STORIE DI VITA - Mondo Voc novembre Torna al sommario
RONY RAMEH
Se sono in Libano, Dio sa perchè
È un osservatorio privilegiato, quello di Rony Rameh, per capire il Libano che Benedetto XVI ha visitato a settembre. Libanese, di religione cattolica, lavora come logista per l’Organizzazione non governativa AVSI nel Campo Nahr al-Bared, abitato da profughi palestinesi non cristiani, a nord del Libano.
di Vito Magno
In quale parte del Libano si trova il Campo profughi in cui lavora?
A 16 chilometri a nord di Tripoli, lungo il mare, abbastanza vicino alla frontiera.
Da quando questo Campo è funzionante?
In Libano ci sono una dozzina di Campi creati nel '48, quando è avvenuta la prima ondata di profughi. Poi sono cresciuti molto, tanto da diventare grandi città in cui la gente vive ammucchiata in modo difficile e complicato specialmente a causa della guerra e dei continui spostamenti. Purtroppo sono giunte anche persone che militano nel terrorismo. Anni fa è scoppiata la guerra tra loro e l'esercito libanese.
Quanti rifugiati contiene attualmente il Campo?
Originalmente erano oltre 40.000, ora molto di più, anche perché nella parte centrale del Campo dove non si può entrare, e che fu distrutta quasi totalmente dalla guerra, sono in tanti ad abitare.
In che cosa consiste il servizio di volontariato che voi svolgete?
Noi abbiamo lavorato per rimettere a posto quasi 400 appartamenti, nei quali abbiamo portato l'acqua, l'elettricità e aggiustato le finestre e i muri.
In questi mesi dell'ondata di profughi siriani in Libano i giornali hanno dato cifre contrastanti, come stanno effettivamente le cose?

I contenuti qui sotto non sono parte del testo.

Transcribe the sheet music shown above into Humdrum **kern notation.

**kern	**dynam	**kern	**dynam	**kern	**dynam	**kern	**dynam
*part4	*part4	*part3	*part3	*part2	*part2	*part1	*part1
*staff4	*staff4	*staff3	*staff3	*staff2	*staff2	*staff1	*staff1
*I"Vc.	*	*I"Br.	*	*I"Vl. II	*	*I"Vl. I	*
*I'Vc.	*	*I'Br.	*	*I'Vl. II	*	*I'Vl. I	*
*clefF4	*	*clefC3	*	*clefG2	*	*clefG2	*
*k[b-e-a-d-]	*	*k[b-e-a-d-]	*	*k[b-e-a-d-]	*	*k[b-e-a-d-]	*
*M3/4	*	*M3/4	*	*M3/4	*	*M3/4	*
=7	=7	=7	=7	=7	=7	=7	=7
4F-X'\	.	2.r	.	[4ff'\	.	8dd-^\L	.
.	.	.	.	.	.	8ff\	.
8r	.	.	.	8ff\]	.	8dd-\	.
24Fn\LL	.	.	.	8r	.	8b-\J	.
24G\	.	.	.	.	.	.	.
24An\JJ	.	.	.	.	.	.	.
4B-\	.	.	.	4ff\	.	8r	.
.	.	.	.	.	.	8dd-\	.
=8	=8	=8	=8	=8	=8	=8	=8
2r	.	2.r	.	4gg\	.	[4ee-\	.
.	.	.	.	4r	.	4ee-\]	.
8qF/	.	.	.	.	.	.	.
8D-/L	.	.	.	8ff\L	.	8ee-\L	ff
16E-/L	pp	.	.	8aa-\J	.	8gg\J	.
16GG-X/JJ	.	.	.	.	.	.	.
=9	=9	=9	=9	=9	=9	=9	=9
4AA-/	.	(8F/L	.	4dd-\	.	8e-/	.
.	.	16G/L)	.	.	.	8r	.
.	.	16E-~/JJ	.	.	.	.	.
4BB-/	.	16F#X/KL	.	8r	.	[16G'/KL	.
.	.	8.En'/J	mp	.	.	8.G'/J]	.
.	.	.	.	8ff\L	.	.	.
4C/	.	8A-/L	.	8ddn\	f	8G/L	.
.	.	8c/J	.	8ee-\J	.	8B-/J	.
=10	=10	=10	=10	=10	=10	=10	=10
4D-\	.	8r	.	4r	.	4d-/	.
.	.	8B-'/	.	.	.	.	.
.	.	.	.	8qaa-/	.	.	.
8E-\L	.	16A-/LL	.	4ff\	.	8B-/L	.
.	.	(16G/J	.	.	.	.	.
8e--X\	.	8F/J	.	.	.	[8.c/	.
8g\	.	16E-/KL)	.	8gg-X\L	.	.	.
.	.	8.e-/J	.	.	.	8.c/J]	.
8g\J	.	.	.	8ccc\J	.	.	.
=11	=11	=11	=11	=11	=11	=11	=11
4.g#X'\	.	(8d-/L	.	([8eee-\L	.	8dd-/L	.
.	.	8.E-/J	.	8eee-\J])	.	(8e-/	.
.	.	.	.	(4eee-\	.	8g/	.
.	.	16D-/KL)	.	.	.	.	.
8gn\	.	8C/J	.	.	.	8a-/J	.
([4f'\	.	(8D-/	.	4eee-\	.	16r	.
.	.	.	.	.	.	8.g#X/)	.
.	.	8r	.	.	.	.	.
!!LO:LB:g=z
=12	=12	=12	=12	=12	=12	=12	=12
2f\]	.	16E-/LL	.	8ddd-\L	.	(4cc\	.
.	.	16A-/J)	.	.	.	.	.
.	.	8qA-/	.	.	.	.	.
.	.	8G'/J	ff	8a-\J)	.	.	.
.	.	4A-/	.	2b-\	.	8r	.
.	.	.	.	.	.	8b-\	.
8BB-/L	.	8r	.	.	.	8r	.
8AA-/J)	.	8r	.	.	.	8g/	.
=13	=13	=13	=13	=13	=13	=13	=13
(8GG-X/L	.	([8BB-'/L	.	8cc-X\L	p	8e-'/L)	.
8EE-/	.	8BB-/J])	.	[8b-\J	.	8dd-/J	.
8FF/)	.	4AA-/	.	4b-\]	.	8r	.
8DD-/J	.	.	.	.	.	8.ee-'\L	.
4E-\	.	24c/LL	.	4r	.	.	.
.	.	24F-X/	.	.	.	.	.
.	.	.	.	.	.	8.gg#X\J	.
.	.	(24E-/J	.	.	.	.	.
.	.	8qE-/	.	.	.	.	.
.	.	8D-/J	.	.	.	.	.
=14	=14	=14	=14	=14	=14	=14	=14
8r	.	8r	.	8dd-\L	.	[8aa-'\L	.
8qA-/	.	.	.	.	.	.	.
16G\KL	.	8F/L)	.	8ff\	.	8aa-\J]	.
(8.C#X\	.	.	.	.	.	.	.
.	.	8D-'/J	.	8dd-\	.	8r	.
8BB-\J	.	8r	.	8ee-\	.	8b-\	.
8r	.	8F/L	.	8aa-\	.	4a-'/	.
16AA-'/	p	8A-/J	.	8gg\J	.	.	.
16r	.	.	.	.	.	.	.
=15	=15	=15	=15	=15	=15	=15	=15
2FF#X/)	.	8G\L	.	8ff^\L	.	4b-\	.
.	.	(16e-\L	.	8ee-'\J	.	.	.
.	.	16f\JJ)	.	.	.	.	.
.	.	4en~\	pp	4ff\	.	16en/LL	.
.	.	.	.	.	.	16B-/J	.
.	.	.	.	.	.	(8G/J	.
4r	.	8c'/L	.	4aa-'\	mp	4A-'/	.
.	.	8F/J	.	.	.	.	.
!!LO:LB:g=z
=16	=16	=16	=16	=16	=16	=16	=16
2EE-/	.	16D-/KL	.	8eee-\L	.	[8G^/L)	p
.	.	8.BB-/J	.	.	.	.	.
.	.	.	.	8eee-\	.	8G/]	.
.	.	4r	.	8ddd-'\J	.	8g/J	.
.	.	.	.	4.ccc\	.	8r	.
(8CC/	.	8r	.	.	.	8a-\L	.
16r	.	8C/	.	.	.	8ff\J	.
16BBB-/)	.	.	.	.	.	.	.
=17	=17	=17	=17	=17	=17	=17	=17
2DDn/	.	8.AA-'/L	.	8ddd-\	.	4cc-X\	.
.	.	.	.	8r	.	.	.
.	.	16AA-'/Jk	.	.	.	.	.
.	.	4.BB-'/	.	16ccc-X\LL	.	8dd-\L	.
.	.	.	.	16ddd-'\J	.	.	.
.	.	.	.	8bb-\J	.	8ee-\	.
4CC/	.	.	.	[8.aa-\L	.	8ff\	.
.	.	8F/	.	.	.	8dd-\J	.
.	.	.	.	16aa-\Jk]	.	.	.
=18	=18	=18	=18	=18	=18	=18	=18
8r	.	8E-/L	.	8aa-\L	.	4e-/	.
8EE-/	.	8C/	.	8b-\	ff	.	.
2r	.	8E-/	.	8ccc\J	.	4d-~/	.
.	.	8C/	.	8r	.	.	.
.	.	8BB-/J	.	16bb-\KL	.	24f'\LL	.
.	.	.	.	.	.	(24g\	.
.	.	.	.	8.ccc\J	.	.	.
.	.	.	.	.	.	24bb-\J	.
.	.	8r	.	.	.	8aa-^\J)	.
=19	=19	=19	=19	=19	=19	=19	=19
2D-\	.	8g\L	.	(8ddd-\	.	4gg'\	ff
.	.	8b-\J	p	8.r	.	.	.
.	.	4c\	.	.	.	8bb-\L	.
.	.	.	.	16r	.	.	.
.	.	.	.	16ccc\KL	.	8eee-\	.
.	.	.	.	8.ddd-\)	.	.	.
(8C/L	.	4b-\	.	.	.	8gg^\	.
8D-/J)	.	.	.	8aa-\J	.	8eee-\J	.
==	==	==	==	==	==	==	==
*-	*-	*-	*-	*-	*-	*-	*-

Non si sa mai il numero preciso perché quando arriva una folla c'è sempre qualcuno che non denuncia la sua presenza perché ha paura. Certamente si tratta di oltre 50.000 persone.
Insieme alla Caritas libanese che programmi l’Avsi condivide?
Stiamo lavorando soprattutto con i ragazzi che hanno ripreso la scuola e che adesso non hanno niente, neanche la casa.
Ragazzi di quale nazionalità?
Sono profughi siriani. Diverse zone al nord e alla Beqaa dove hanno potuto rifugiarsi il governo libanese ha aperto anche le scuole per ospitarli.
Il popolo libanese cosa fa?
I profughi siriani sono in maggioranza musulmani, ed è normale che i musulmani del Libano li accolgano, specialmente nei villaggi vicino alla frontiera.
Che dire, invece, dell'esodo dei cristiani dal Libano?
Gli eventi di questi ultimi anni, mischiati alla crisi economica, sono drammatici. È molto duro vivere in Libano. Soprattutto i giovani tendono ad andar via, anche se tendono a finire gli studi nel Paese. Dopo, non vedendo sbocchi sul mercato del lavoro, preferiscono partire.
Anche lei è stato tentato di lasciare questo Paese?
La fede mi aiuta a sopravvivere. Molti sono i momenti di disperazione, ma sono un po' testone: ci tengo a rimanere, anche perché sono convinto che si nasce in un luogo non per caso, ma per un compito. Ho avuto varie occasioni per fuggire nei momenti più difficili, come ad esempio nella guerra del 2006, però ho detto sempre di no. Se sono nato qui, se sono cresciuto qui, se sono riuscito a resistere anche dopo 16 anni di guerra nella quale sono stato coinvolto, vuol dire che ho una missione da compiere. Ho trasmesso questa idea anche ai miei figli. Uno di essi che sta per finire la scuola superiore e ha ricevuto inviti per andare negli Stati Uniti dove abbiamo anche dei parenti, si oppone, preferisce andare all'Università Libanese Statale e vivere e resistere nella sua terra.